> **YOUR TASK**
Look below for the line holding "middle tip: (346, 239)" and the line holding "middle tip: (438, 252)". Transcribe exactly those lines and all lines between them, nothing more.

Records excerpted from a collection
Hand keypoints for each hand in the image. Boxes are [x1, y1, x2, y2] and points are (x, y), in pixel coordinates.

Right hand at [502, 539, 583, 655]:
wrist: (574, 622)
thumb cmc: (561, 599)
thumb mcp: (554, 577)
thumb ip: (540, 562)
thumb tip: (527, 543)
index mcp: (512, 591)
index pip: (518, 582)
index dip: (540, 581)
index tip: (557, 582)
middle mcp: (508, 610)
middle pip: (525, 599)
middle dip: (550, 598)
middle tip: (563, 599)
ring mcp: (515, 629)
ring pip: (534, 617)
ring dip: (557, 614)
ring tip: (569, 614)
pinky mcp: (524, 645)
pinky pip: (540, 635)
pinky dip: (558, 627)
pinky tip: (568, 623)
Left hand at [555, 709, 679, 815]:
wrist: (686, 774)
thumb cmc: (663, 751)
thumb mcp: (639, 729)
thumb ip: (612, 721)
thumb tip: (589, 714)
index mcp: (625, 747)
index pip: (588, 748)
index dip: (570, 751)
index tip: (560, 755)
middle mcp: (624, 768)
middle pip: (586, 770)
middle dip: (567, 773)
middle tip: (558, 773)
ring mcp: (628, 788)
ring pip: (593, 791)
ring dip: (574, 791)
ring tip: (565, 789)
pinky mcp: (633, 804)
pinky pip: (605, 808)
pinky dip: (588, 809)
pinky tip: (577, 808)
--
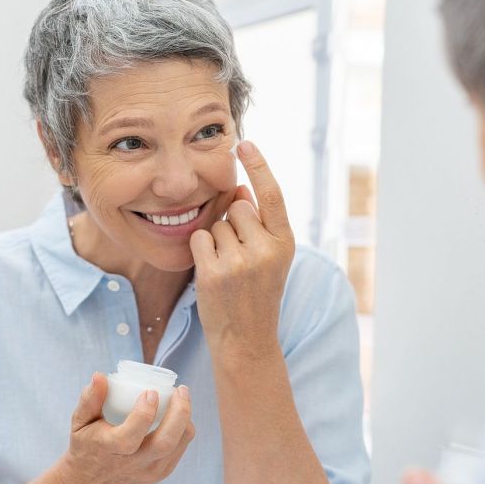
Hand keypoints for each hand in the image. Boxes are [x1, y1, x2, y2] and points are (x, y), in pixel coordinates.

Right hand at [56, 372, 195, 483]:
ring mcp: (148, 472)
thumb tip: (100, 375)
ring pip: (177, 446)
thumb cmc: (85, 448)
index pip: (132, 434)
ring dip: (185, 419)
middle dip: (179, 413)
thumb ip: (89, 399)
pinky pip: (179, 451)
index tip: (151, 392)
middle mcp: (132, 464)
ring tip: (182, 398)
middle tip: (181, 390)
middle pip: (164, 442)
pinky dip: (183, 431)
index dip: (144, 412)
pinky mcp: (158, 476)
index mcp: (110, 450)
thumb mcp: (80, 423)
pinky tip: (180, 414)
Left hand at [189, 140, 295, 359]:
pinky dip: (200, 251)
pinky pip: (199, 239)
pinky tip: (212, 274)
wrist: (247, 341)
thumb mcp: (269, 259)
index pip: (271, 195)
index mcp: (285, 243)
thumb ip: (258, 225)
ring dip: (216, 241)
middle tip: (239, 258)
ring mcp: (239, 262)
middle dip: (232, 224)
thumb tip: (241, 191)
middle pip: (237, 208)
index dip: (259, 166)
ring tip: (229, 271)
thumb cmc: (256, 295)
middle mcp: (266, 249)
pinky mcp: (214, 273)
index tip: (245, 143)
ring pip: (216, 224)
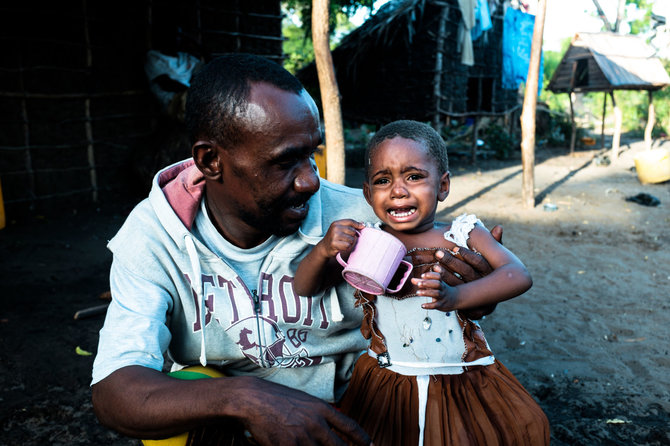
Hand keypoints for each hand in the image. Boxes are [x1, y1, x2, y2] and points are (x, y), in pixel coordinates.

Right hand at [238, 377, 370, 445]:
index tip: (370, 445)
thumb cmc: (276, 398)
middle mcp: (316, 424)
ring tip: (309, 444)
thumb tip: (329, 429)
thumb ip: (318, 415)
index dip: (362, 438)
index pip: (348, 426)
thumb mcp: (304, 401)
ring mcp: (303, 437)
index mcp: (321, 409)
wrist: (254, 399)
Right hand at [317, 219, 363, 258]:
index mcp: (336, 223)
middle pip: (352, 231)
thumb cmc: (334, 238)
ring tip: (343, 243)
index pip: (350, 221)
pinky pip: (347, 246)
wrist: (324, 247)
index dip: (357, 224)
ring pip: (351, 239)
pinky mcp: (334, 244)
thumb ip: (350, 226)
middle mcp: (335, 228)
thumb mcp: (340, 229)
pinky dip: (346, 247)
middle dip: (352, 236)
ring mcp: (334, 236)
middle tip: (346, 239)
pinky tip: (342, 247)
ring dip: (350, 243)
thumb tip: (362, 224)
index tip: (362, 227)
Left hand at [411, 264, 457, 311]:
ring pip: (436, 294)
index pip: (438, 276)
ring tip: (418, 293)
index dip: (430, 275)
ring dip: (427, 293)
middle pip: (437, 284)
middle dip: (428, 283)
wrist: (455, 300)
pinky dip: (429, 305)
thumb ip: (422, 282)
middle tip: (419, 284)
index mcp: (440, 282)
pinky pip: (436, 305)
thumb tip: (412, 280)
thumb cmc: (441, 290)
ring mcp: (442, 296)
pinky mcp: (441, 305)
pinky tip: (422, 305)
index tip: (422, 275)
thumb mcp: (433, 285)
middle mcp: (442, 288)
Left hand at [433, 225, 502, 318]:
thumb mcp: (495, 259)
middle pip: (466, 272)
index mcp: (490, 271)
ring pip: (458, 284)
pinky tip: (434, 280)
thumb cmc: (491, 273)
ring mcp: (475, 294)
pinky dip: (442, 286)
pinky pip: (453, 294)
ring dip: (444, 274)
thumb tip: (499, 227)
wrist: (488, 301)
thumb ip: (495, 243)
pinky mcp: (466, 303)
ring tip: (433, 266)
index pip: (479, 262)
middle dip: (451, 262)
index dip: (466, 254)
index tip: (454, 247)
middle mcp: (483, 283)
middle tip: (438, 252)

> **EXERCISE ANSWER**
middle tip: (346, 239)
pinky tip: (342, 247)
ring dip: (350, 243)
thumb tip: (362, 224)
index tip: (362, 227)
Left hand at [411, 264, 457, 311]:
ring pip: (436, 294)
index pip: (438, 276)
ring tip: (418, 293)
index dip: (430, 275)
ring dip: (427, 293)
middle pip: (437, 284)
middle dip: (428, 283)
wrist: (455, 300)
pinky dip: (429, 305)
thumb ip: (422, 282)
middle tip: (419, 284)
index mcp: (440, 282)
pinky pip: (436, 305)
thumb tip: (412, 280)
thumb cmc: (441, 290)
ring mcp: (442, 296)
pinky mcp: (441, 305)
pinky tip: (422, 305)
index tip: (422, 275)
thumb mcp: (433, 285)
middle mcp: (442, 288)
Left hand at [433, 225, 502, 318]:
thumb mcp: (495, 259)
middle pip: (466, 272)
index mcp: (490, 271)
ring pip: (458, 284)
pinky tip: (434, 280)
thumb cmc: (491, 273)
ring mcp: (475, 294)
pinky dip: (442, 286)
pinky pip: (453, 294)
ring dip: (444, 274)
thumb tip: (499, 227)
wrist: (488, 301)
thumb ip: (495, 243)
pinky mcp: (466, 303)
ring tip: (433, 266)
index pip: (479, 262)
middle dip: (451, 262)
index dip: (466, 254)
index tip: (454, 247)
middle mcp: (483, 283)
middle tip: (438, 252)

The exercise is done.